Knock on Wood readers know how much I respect ambition and big swings, and Megalopolis is essentially one massive undertaking that will almost certainly not financially pay off, but it’s remarkable that it actually exists. Even if I had plenty of issues with how it was presented, I admire Coppola’s vision, and I’m incredibly impressed that it got made and I was able to see it. It’s chock-full of so many disparate ideas that it becomes highly difficult to parse (though maybe it’s just my pedestrian perspective), and I came away from it feeling talked down to; maybe I just didn’t fully grasp what it was trying to tell me – ironic, as it literally spells it out multiple times – but maybe it really purposefully and performatively complex, not meant to be “understood” in the traditional sense. After all, it’s a fable, so it’s allowed (and, dare I say, expected) to be deeply metaphorical and symbolic, rather than a grounded, real-world story.
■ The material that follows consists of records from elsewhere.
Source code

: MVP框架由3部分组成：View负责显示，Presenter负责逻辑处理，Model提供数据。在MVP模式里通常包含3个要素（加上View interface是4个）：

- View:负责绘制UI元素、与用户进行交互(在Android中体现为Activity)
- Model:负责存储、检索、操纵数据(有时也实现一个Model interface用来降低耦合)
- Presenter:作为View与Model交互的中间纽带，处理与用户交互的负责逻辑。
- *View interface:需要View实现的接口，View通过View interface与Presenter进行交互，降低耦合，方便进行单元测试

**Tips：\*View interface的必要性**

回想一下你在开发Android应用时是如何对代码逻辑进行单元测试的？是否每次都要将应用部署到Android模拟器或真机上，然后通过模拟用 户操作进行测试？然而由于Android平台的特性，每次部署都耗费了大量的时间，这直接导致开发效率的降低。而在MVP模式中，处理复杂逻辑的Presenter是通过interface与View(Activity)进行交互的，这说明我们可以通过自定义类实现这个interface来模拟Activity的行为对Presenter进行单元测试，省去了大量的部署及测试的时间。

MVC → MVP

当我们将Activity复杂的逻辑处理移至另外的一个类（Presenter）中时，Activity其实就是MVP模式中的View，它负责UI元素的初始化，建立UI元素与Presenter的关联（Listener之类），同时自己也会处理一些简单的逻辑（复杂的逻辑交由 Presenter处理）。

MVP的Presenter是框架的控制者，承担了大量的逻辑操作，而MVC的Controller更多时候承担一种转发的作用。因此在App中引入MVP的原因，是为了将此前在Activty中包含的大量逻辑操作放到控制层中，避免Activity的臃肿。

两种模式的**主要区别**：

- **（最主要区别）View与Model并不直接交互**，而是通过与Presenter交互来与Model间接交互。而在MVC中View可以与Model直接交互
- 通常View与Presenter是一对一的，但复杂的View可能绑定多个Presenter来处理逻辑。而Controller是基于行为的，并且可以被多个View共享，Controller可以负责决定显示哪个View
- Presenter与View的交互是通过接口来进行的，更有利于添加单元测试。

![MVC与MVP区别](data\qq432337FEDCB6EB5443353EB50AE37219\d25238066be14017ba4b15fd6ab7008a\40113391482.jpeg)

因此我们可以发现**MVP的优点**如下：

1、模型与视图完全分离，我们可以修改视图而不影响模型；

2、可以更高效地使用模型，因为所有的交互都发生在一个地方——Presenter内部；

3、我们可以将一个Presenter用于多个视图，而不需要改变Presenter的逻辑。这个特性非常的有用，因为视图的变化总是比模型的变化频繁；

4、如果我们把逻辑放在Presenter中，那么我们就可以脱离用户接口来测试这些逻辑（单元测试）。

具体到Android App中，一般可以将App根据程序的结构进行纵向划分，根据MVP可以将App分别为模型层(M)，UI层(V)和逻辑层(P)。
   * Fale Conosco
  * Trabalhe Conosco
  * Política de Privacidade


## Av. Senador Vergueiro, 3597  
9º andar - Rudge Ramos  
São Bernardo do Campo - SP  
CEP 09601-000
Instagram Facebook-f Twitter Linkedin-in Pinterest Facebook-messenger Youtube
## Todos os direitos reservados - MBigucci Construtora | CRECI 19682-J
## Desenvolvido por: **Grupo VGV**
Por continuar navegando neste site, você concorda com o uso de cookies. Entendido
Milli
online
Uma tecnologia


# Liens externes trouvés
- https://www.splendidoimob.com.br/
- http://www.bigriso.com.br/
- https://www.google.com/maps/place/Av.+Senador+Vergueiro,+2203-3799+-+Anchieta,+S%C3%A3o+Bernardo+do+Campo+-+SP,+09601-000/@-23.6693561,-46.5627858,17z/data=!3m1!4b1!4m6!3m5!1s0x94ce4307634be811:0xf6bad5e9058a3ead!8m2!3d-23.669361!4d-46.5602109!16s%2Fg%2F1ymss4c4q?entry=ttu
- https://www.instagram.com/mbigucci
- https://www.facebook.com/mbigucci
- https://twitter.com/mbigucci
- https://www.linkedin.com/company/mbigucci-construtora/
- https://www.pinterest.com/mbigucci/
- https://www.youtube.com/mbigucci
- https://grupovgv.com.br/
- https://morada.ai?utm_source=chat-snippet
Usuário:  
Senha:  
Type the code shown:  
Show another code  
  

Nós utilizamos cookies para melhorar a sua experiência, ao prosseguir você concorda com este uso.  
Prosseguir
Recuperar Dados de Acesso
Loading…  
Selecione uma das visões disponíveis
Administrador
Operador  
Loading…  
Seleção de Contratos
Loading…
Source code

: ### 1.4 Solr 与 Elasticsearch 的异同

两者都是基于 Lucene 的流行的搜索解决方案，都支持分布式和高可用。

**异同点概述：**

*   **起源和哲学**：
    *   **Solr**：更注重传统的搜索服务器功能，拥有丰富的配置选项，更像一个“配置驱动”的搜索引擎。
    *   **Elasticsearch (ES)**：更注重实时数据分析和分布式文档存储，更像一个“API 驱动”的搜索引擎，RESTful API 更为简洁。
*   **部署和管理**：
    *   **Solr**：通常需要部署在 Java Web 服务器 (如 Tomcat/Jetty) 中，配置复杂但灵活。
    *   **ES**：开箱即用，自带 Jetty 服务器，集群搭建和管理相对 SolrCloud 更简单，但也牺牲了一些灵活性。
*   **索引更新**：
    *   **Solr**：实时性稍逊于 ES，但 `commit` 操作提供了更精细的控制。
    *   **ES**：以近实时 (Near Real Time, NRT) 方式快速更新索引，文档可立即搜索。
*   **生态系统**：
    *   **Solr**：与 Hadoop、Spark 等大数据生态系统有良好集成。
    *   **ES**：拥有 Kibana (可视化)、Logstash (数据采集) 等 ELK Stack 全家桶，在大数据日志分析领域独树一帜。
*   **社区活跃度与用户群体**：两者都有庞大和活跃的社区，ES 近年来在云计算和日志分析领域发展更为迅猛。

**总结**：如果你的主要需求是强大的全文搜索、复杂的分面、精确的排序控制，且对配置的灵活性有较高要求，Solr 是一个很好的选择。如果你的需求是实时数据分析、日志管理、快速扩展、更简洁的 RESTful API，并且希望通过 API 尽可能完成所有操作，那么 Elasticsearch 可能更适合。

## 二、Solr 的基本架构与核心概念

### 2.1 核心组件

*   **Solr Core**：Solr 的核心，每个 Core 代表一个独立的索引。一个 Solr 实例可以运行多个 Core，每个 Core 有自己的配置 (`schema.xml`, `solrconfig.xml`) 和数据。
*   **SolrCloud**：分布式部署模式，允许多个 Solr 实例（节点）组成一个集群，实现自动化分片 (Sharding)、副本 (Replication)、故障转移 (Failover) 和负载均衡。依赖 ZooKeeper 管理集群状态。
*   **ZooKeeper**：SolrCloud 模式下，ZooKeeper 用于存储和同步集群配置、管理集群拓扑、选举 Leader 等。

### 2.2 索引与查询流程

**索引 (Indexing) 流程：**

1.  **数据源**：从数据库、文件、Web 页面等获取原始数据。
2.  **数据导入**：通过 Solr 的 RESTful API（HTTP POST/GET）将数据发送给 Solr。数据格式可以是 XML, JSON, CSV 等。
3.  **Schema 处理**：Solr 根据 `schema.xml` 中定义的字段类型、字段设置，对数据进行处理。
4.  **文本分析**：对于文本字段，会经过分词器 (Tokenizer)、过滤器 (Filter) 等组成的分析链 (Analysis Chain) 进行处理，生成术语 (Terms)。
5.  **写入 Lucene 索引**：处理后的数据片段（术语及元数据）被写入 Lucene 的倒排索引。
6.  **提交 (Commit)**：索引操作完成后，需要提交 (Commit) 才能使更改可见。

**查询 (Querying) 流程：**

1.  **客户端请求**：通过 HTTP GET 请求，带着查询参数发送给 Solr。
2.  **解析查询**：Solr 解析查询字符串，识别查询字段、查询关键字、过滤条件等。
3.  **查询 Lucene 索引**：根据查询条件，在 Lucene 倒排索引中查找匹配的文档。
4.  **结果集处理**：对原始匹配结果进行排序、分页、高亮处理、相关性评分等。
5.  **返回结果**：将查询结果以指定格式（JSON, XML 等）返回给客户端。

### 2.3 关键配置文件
The word “indulgent” comes to mind, but it has primarily negative connotations, and even if I didn’t like Megalopolis very much, it is at least a fascinating case study when it comes to complete creative control. I can see myself revisiting it in 10-15 years and taking something entirely different away from it, something beyond the surface-level psychedelia that permeates every second, even when we’re not engrossed in some expansive fantasy sequence. It’s been in development for so long that I wouldn’t be surprised if it has since become something entirely different from how it was initially devised, perhaps even losing sight of its original intention over the decades. I will acknowledge that it probably all makes perfect sense in Francis Ford Coppola’s head, but translating those colossal abstract notions to the big screen is not easy. It almost feels theater-esque, or a music video without the music. It’s a true spectacle, and should not be missed if you have even the slightest interest.
There is one aspect that I connected with instantly, and it’s one of the most interesting ideas left criminally unexplored – Caesar Catilina’s miracle metal, Megalon, gives him the rudimentary ability to control space and stop time at will. While suspended above the city with Julia, Caesar (who feels like he has lost his ability) tries, and fails, to freeze time, before Julia asks him to do it for her. “You told me once that all artists can stop time,” she says. It’s one of the few ideas the film has that resonates with me personally, and probably will for all artists watching – we all have that same power over our own worlds, and it’s a fascinating visual representation of a notion exclusive to our mind’s eye.

Megalopolis is, at its core, a plea for humanity to get itself together and unite to make a safe future for ourselves and our descendants. Who knows what it might have looked like if it had actually been made in the ’80s or ’90s – maybe the studio that produced it would have stifled Coppola, or put him on a more digestible path. We’ll never know. It’s a cinematic experience that everybody will take something different away from, but isn’t that what art is supposed to be?
Megalopolis is playing in theaters now.